Polymers with a molecular mass >10 exp 6 Da and a relatively linear structure are drag-reducing polymers (DRPs) that have been shown to reduce resistance to turbulent flow in pipes, thereby increasing flow rate at constant pressure (Toms effect). The flow conditions associated with the Toms effect probably do not occur when blood flows through arteries, arterioles, capillaries, venules and veins. Nevertheless, a number of studies have shown that intravenous administration of DRPs to experimental animals increases blood flow rate and decreases blood pressure and calculated peripheral vascular resistance without affecting blood viscosity or vascular smooth muscle tone. Furthermore, in a preliminary series of experiments, Kameneva et al. reported that survival was markedly improved when rats were resuscitated from hemorrhagic shock with a DRP-containing fluid. Prompted by these observations, we used seed-grant funding from DARPA to carry out a study to test the hypothesis that intravenous administration of very small volumes of an aloe vera-based DRP might improve oxygen consumption and extend survival time in rats subjected to otherwise lethal hemorrhage. The aloe vera-derived DRP used for these studies was a mixture of polysaccharides with an average molecular mass of ~4×10 exp 6 Da. Treatment of the rats with 7 ml/kg of the aloe vera-derived DRP (i.e., ~20% of the shed blood volume) significantly prolonged survival relative to treatment with a similar volume of the normal saline vehicle.

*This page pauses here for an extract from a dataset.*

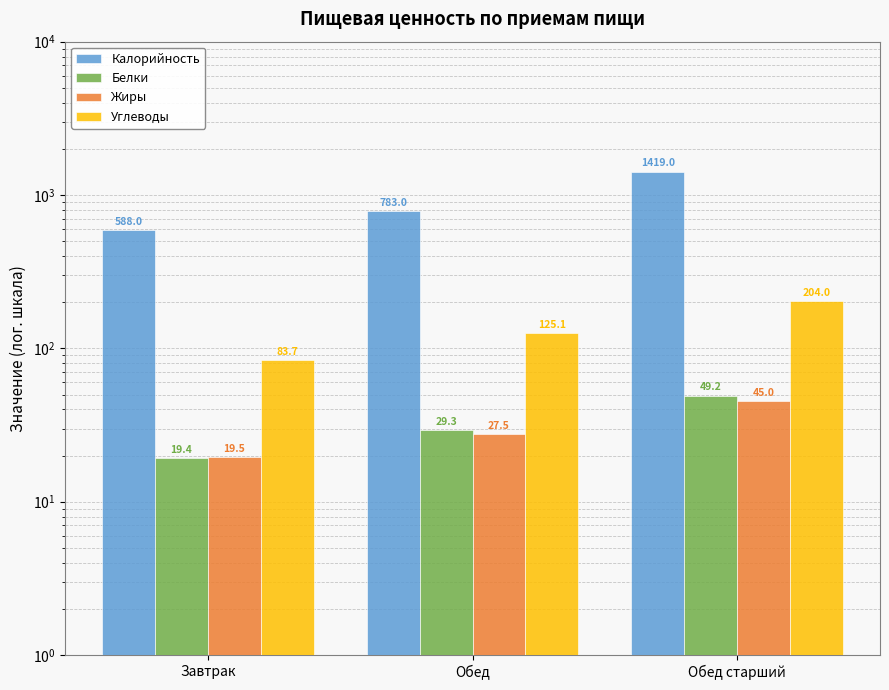

What is the sum of the Углеводы values at Обед and Обед старший?

329.1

While these results are exciting and have created considerable “buzz” in both the scientific and lay press, there clearly is much to be done before the DRP concept can be tested clinically and developed commercially for the treatment of combat casualties or other indications. The aloe vera extract is a complex mixture of polysaccharides, and the natural product has not been optimized with respect to a number of chemical parameters (e.g., charge, molecular mass, hydrophobicity, and chain-branching) that might affect its ability to augment oxygen delivery and improve perfusion in vivo. Accordingly, the present proposal seeks to extend our preliminary DARPA-supported studies by using modern chemical methods to create a manageable library of biocompatible blood-soluble polymers. The polymers will be synthesized and modified using a statistically designed approach. These compounds will be evaluated both in vitro and in vivo for DRP-like properties, and the most promising compounds will be evaluated in a rat model of lethal hemorrhagic shock. A key aspect of the first phase of the research will be to determine to what degree the in vitro tests are effective predictors of in vitro utility. A “lead compound” will be identified, and this agent will be extensively evaluated in a clinically relevant rodent model of lethal hemorrhagic shock.